Après plusieurs heures de négociations, les délégations du Parlement européen et du Conseil au sein du Comité de conciliation sont parvenues hier soir à un accord sur un projet de législation européenne destiné à améliorer le temps de conduite et de repos des chauffeurs routiers et à renforcer les contrôles sur les camions.

Le nouveau paquet conclu hier, qui devra être approuvé formellement par le Conseil et le Parlement européen, complète la législation sur le temps de travail et renforce les règles sociales dans le secteur routier. Un Etat membre pourra toujours appliquer des règles plus stricte dans le cas de transports par route effectués entièrement sur son territoire, mais il ne pourra jamais aller en-deçà des règles minimales définies par la législation européenne. Il y a là un progrès social majeur imposé à certains pays et une avancée contre le dumping social.

Ainsi l'accord obtenu introduit un temps de repos journalier obligatoire des conducteurs d'au moins 9 heures (contre 8 heures actuellement) et un temps de repos obligatoire d'au moins 45 heures consécutives toutes les deux semaines, cette dernière mesure est inconnue dans la plupart des pays membres.

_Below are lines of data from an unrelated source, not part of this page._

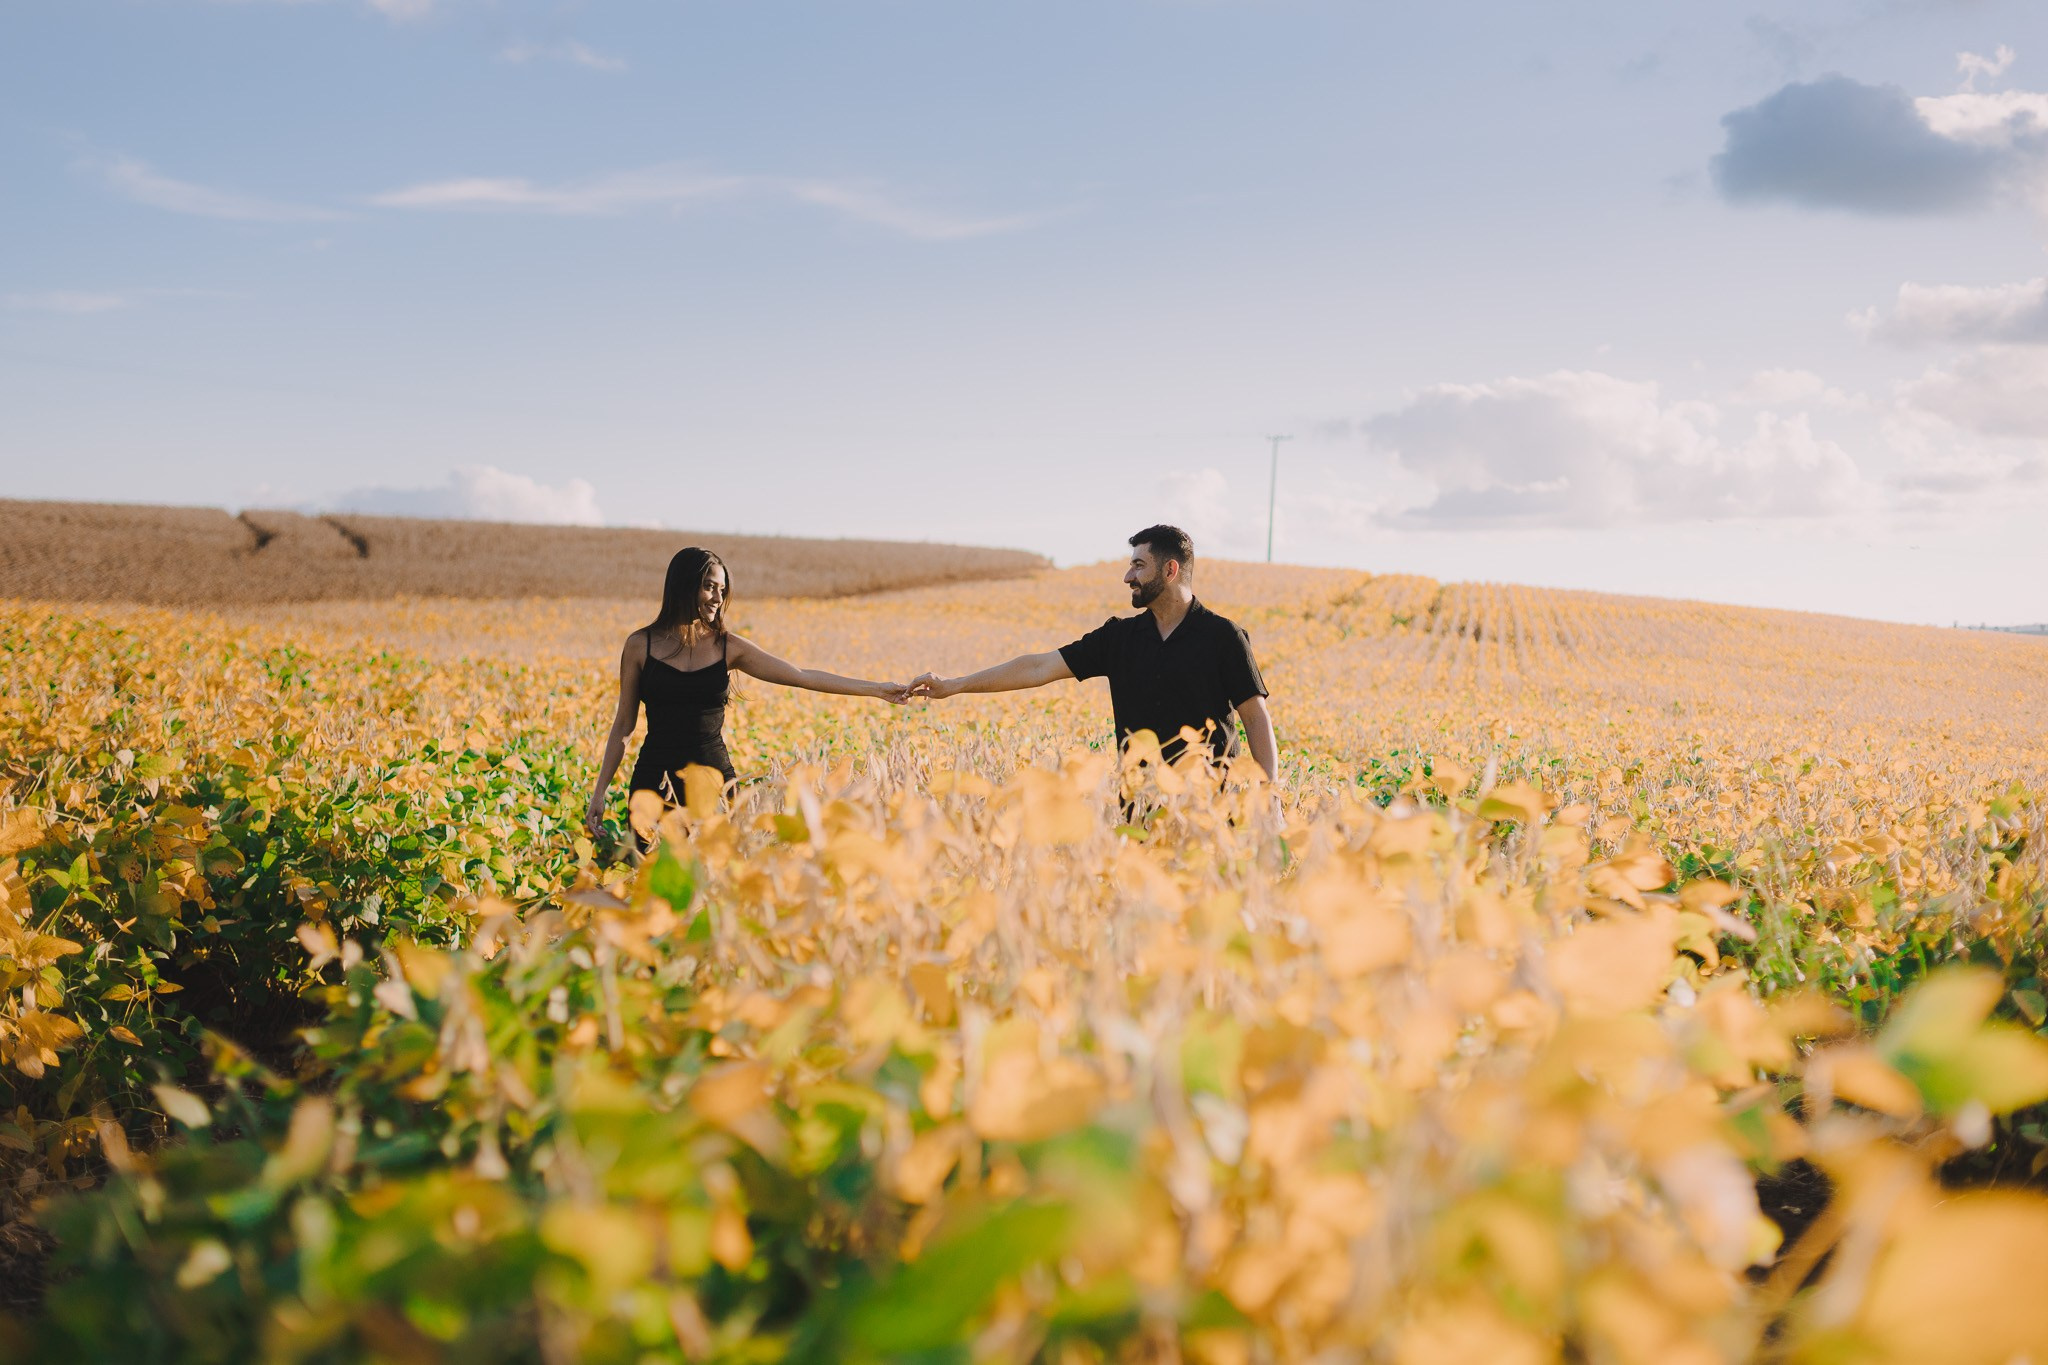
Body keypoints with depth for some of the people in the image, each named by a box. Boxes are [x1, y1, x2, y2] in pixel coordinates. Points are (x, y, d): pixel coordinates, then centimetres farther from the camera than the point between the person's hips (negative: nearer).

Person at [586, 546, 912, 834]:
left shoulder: (728, 647, 4)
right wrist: (600, 791, 3)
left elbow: (803, 676, 2)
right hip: (655, 779, -1)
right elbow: (623, 724, 7)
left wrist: (878, 689, -2)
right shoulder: (640, 645, 1)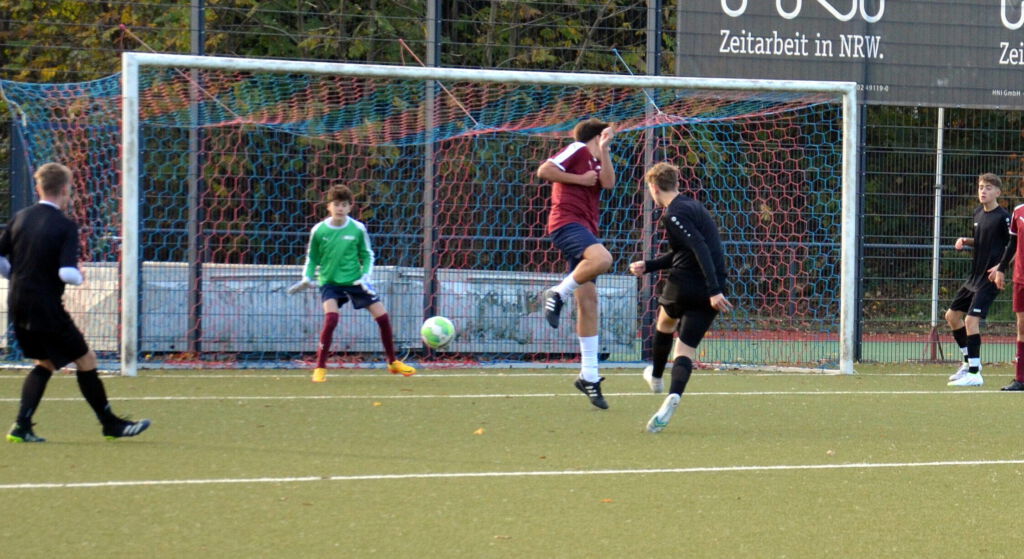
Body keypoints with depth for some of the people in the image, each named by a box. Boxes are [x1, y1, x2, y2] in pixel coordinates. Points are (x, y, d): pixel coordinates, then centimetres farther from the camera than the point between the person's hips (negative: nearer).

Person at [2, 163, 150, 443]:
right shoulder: (65, 226, -14)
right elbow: (67, 272, -24)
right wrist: (80, 277, -2)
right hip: (47, 309, -7)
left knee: (45, 363, 21)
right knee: (85, 359, 8)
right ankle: (110, 424, 17)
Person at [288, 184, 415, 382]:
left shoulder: (358, 228, -7)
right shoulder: (319, 231, -8)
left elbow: (367, 255, 5)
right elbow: (312, 258, 6)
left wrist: (365, 275, -9)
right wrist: (307, 278, -8)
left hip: (355, 281, 2)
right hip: (330, 282, -2)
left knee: (382, 316, -2)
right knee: (331, 317, -26)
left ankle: (393, 363, 19)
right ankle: (320, 368, -15)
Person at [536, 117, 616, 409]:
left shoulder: (596, 162, 25)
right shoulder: (577, 150, 4)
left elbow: (608, 183, 4)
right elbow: (544, 170, -9)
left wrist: (604, 149, -1)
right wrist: (580, 179, -7)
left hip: (585, 228, 9)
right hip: (567, 221, -9)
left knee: (588, 302, 3)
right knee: (602, 258, -38)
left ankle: (589, 376, 3)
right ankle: (559, 294, -19)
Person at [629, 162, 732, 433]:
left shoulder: (673, 215, -11)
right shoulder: (692, 206, 17)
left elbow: (700, 248, -23)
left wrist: (713, 290, -28)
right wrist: (648, 266, 26)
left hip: (683, 284, -6)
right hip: (708, 291, 6)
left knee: (665, 324, 26)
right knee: (687, 349, 4)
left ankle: (656, 377, 46)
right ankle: (673, 397, -20)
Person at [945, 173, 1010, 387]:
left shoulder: (1002, 217, -14)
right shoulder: (978, 214, 10)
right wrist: (966, 241, 5)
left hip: (990, 279, -9)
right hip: (974, 275, 9)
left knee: (971, 319, -16)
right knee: (952, 315, 14)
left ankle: (974, 374, -12)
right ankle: (969, 362, 27)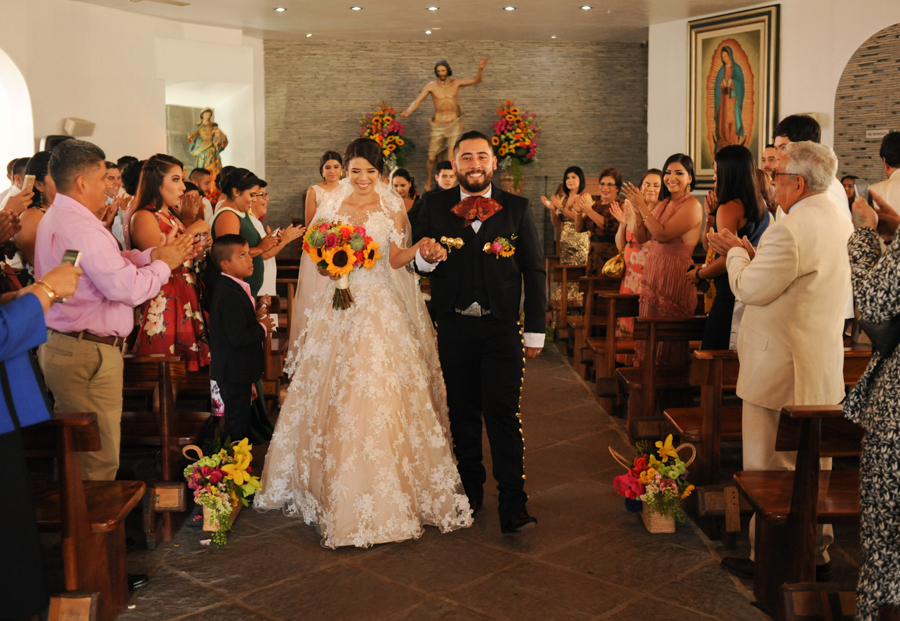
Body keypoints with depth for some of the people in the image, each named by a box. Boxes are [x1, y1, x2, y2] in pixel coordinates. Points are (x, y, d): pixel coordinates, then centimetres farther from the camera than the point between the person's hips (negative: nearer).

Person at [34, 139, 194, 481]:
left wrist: (151, 255, 2)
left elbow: (110, 263, 12)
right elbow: (127, 288, -23)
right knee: (98, 464, -2)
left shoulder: (54, 219, 13)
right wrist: (163, 264, -7)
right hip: (89, 354, -11)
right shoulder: (83, 228, -21)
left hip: (57, 346, 11)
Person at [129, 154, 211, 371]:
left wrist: (201, 244, 4)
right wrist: (190, 232, -13)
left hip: (187, 303, 8)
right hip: (163, 307, -8)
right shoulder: (143, 217, -9)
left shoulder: (171, 216, 18)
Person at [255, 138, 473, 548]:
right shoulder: (333, 206, 11)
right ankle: (338, 490, 15)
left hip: (382, 308, -3)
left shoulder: (392, 208, 3)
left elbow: (396, 260, -4)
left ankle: (388, 495, 3)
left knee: (382, 395, -7)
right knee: (336, 396, 2)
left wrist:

Le temps de conduite maximale sera également réduit de 74 heures à 56 heures par semaine. Une disposition qui vient compléter celle déjà en vigueur depuis le 23 mars qui impose une semaine de travail de 48 heures maximum en moyenne sur une durée de quatre mois. Plusieurs Etats devront là aussi revoir leur législation dans le sens du progrès social.

Le projet de législation prévoit aussi que ce sont les employeurs (en co-responsabilité avec les chargeurs), et non plus les conducteurs qui seront tenus pour responsables en cas d'infraction. Les contrôles routiers seront renforcés, ils passeront progressivement de 1% à 3% des jours prestés par les conducteurs.